UNCTAD: Global economy will bounce back with 5.3% growth in 2021
A container terminal in Nantong, east China's Jiangsu Province, September 6, 2021. /CFP

A container terminal in Nantong, east China's Jiangsu Province, September 6, 2021. /CFP

The global economy will bounce back with growth of 5.3 percent this year, the fastest rate in nearly 50 years, according to the Trade and Development Report 2021 released by the United Nations Conference on Trade and Development (UNCTAD) on Thursday.

The rebound is thanks to the continuation of radical policy interventions began in 2020 and a successful vaccine rollout in advanced economies, the report said.  

However, the recovery is highly uneven across geographical, income and sectoral lines.  

In developed economies, the rentier class has seen an explosion in wealth, while low-earners struggle.
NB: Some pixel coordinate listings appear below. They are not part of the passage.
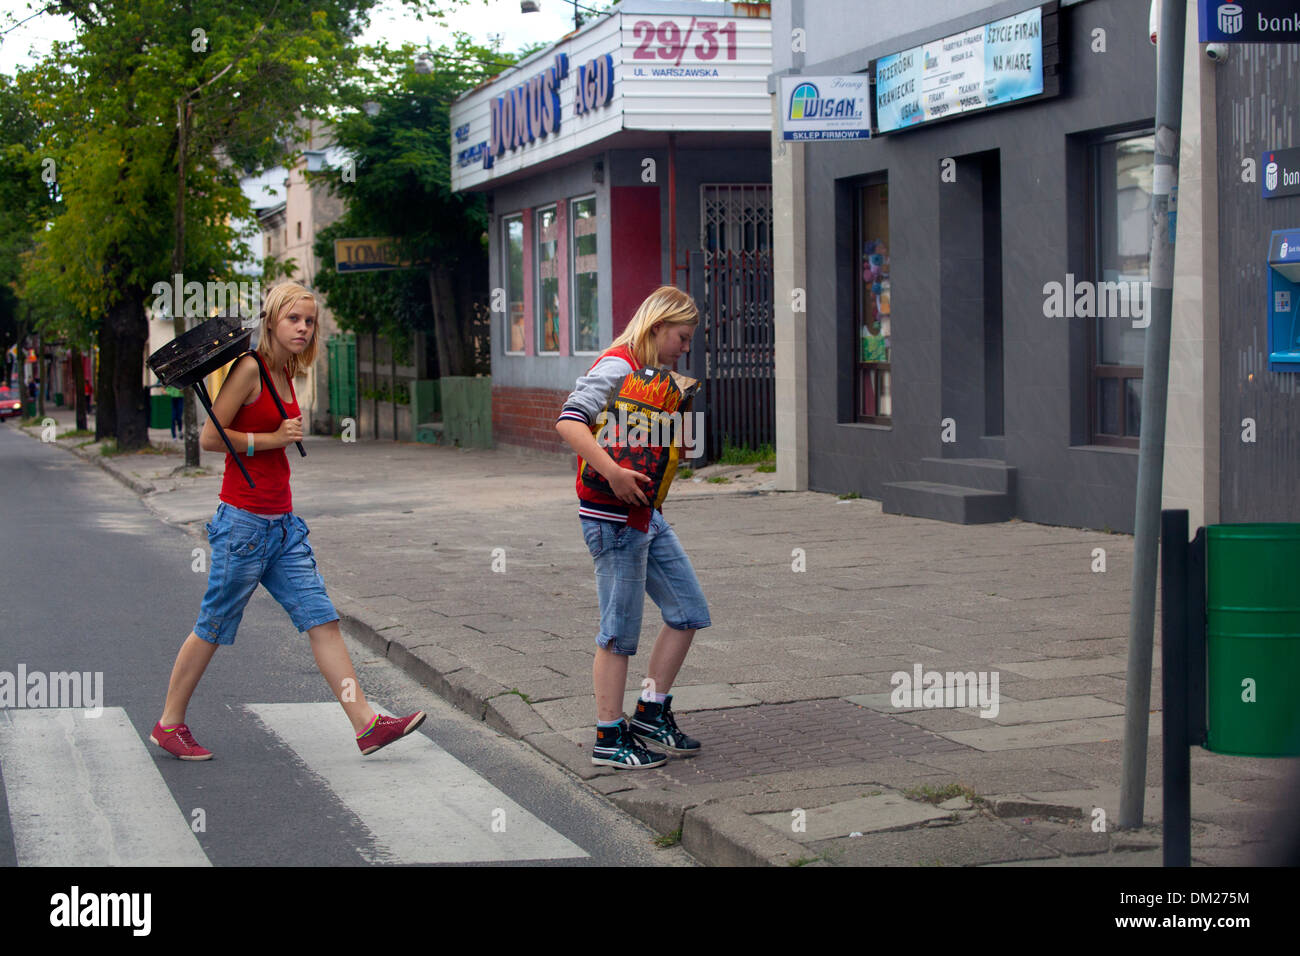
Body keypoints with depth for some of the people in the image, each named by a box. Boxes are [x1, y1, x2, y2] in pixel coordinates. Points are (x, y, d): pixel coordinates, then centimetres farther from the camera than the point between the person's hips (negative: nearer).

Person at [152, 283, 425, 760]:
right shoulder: (249, 368, -13)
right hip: (243, 521, -8)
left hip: (282, 523, 8)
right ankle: (168, 725, 19)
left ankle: (366, 724, 0)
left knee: (321, 619, 2)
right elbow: (209, 438, -16)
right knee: (214, 627, 3)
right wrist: (272, 439, -14)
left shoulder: (286, 374, 11)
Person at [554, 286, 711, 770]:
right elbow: (568, 421, -26)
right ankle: (610, 739, 8)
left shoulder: (648, 373, 15)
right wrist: (614, 473, -32)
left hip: (647, 514, 10)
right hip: (613, 517, -10)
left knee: (688, 612, 11)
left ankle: (651, 712, 21)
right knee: (620, 633, -2)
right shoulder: (617, 367, -14)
For developing economies, due to lack of monetary autonomy and access to vaccines, their economies are held back, and their gulf with developed economies is widened. 

"These widening gaps, both domestic and international, are a reminder that underlying conditions, if left in place, will make resilience and growth luxuries enjoyed by fewer and fewer privileged people," said Rebeca Grynspan, the secretary-general of UNCTAD. 
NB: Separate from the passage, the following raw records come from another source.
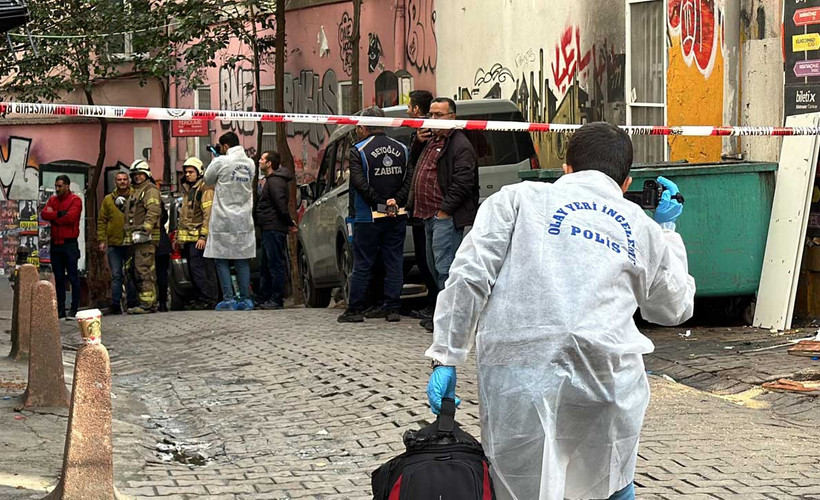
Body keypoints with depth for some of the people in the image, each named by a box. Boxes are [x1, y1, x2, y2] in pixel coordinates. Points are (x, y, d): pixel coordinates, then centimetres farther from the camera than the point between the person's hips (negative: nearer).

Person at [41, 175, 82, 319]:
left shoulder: (75, 200, -4)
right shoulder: (52, 200, 14)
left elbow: (70, 217, -18)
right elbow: (44, 214, 0)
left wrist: (52, 216, -6)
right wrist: (60, 214, -13)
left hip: (69, 243, -6)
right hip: (55, 243, 6)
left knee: (73, 277, -2)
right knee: (58, 277, 8)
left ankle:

Global growth is expected to slow to 3.6 percent in 2022, leaving world income 3.7 percent below where its pre-pandemic trend would have put it. Cumulative income loss is expected to be $13 trillion in 2020-2022. 
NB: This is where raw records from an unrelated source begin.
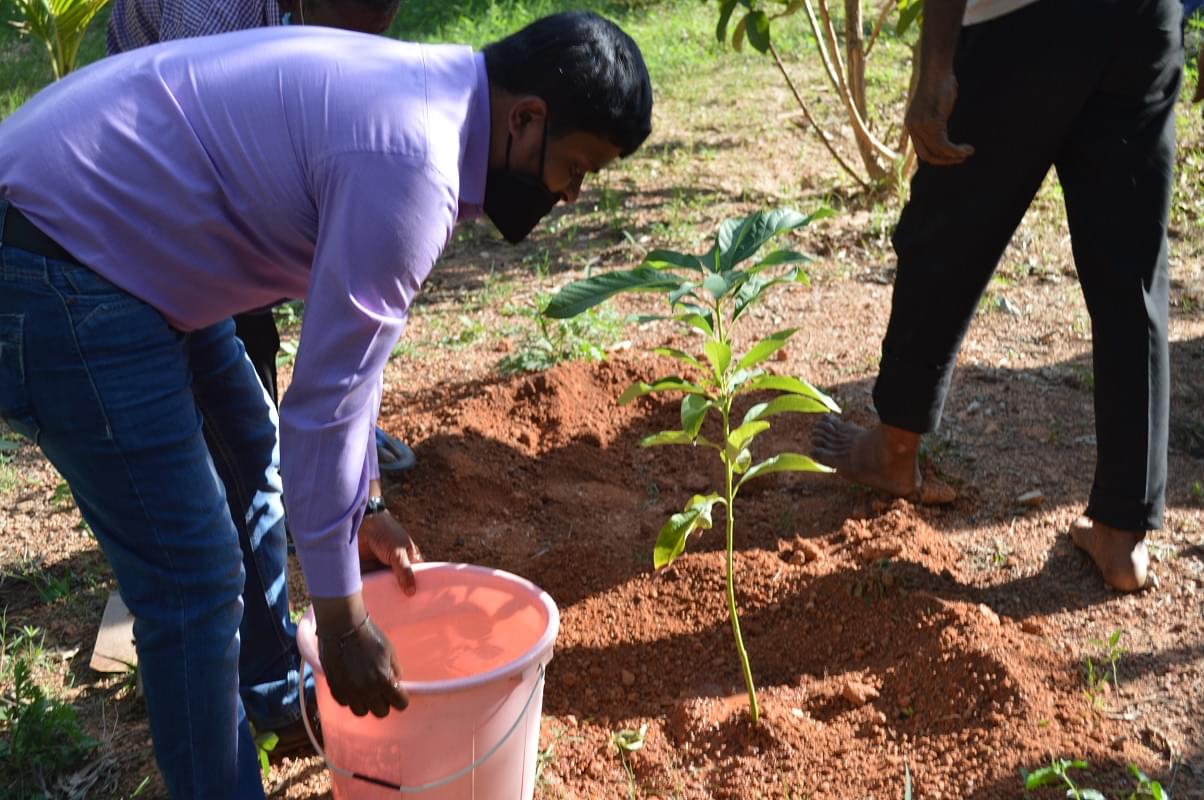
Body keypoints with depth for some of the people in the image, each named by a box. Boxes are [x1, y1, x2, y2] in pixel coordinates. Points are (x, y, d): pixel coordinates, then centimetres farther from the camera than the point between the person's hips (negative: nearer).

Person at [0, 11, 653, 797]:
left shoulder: (424, 93, 7)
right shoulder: (410, 163, -25)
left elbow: (346, 351, 14)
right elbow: (325, 401, -22)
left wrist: (359, 503, 19)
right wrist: (341, 615, -12)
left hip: (125, 236, 11)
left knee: (253, 468, 23)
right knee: (196, 578, -8)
Many countries in the South, most notably in Africa and South Asia, have been hit much harder than during the global financial crisis, while their now heavier debt burden reduces their room for fiscal policy.

International trade has recovered after the overall flow dropped 5.6 percent last year. It is projected that real growth of global trade will be 9.5 percent in 2021. 

But global output will only resume its trend in 2016-2019 by 2030 even barring significant setbacks. 

Standout performance in China

In China, an early lockdown policy, massive testing and related public health measures, as well as a rapid vaccine rollout from the middle of 2021, helped to contain the spread of the virus and allow for a relatively swift rebound of activity.

China rebounded earlier and sharper than most other countries, both in terms of exports and imports. During the first half of 2021, the country's monthly trade flows already exceeded their pre-pandemic levels by over 10 percent.

The country's output is expected to grow 8.3 percent in 2021 and 5.7 in 2022, according to the report.